Sam Adams remembers coming to the Crowden School when it was at its initial location in a church basement. His older sister, who was studying violin with Anne Crowden, had been enrolled at the school for two years when Adams joined her. "It seemed to make sense for me to go there as well," recalled Adams, who had studied piano since age 5. No prompting of parents to take piano lessons, he said: "I wanted to play."
When he arrived at Crowden he had to pick a string instrument. "I had a choice between the viola and the double bass," he recalled. "No surprise I chose the double bass." Adams continued with piano and double bass throughout his years at Crowden and through college at Stanford and graduate school at Yale.
His years at Crowden School — now nestled in a residential area of Berkeley — were influential. "It really affected the way I write music," he said. "As a composer it is very important for us to understand how music works. I started studying music theory in fifth grade and by the time I finished at eighth grade, I had done about what a college graduate would have done." Adams said he remains in touch with his Crowden music theory teacher Arkadi Serper, who continues to teach at the academy.
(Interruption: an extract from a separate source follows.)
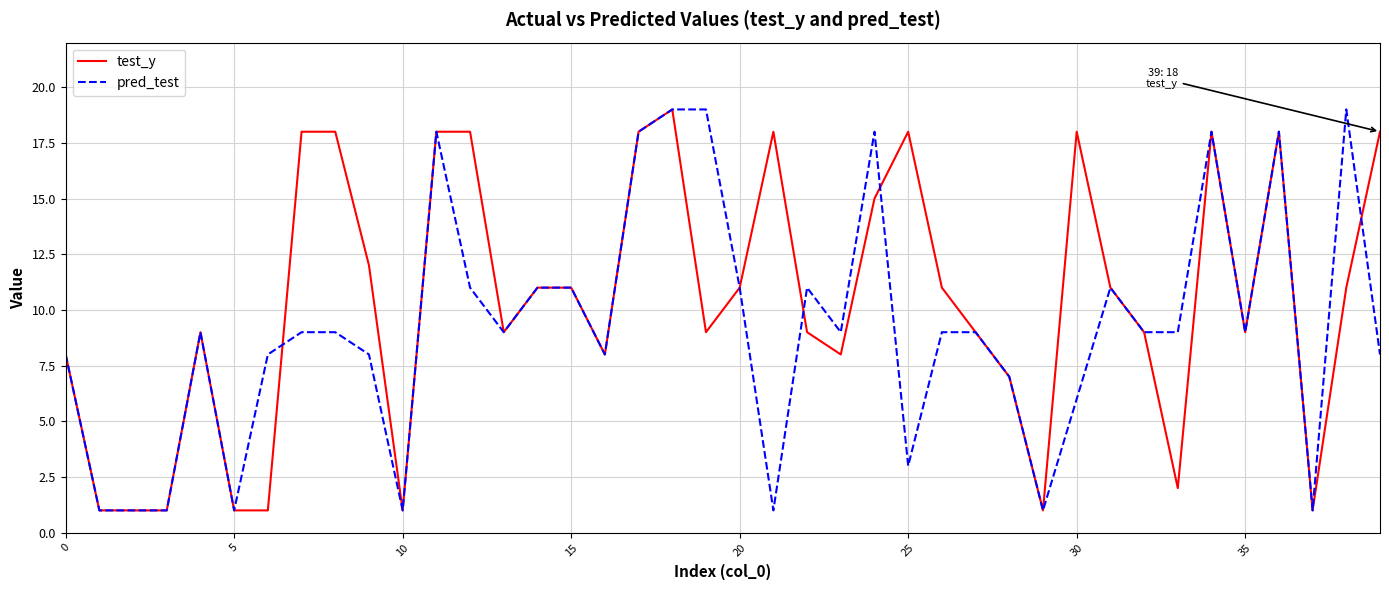

What is the greatest value displayed?

19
"I don't feel like this is a homecoming in any way, because I have maintained very close ties with the school since I left" said Adams, referring to setting his new work música on the Crowden orchestra and chorus for the benefit concert. "Being there in the morning to rehearse with the students is really inspiring."
Does Adams see a 10-year-old version of himself while at Crowden during the rehearsals? "No, because they're all more behaved than I was," he said in good humor. "They have a certain kind of clarity of focus. The piece I've written for them isn't easy at all. It's been really incredible seeing how nimble they are."
Tickets to the 30th anniversary concert are available for purchase online at crowden.org and CrowdenIs30.bpt.me. Admission is $25 general and $15 students/seniors. Limited premiere seats are available for $75 and include an invitation to an exclusive "Meet-the-Artists" reception at the Bancroft Hotel following the concert.
On Sunday, May 25, the general public can view at the school an exhibit on Anne Crowden and her students that the Berkeley Historical Society has curated. Earlier that morning Crowden alumni will gather for brunch and some chamber music to celebrate the school's 30th anniversary.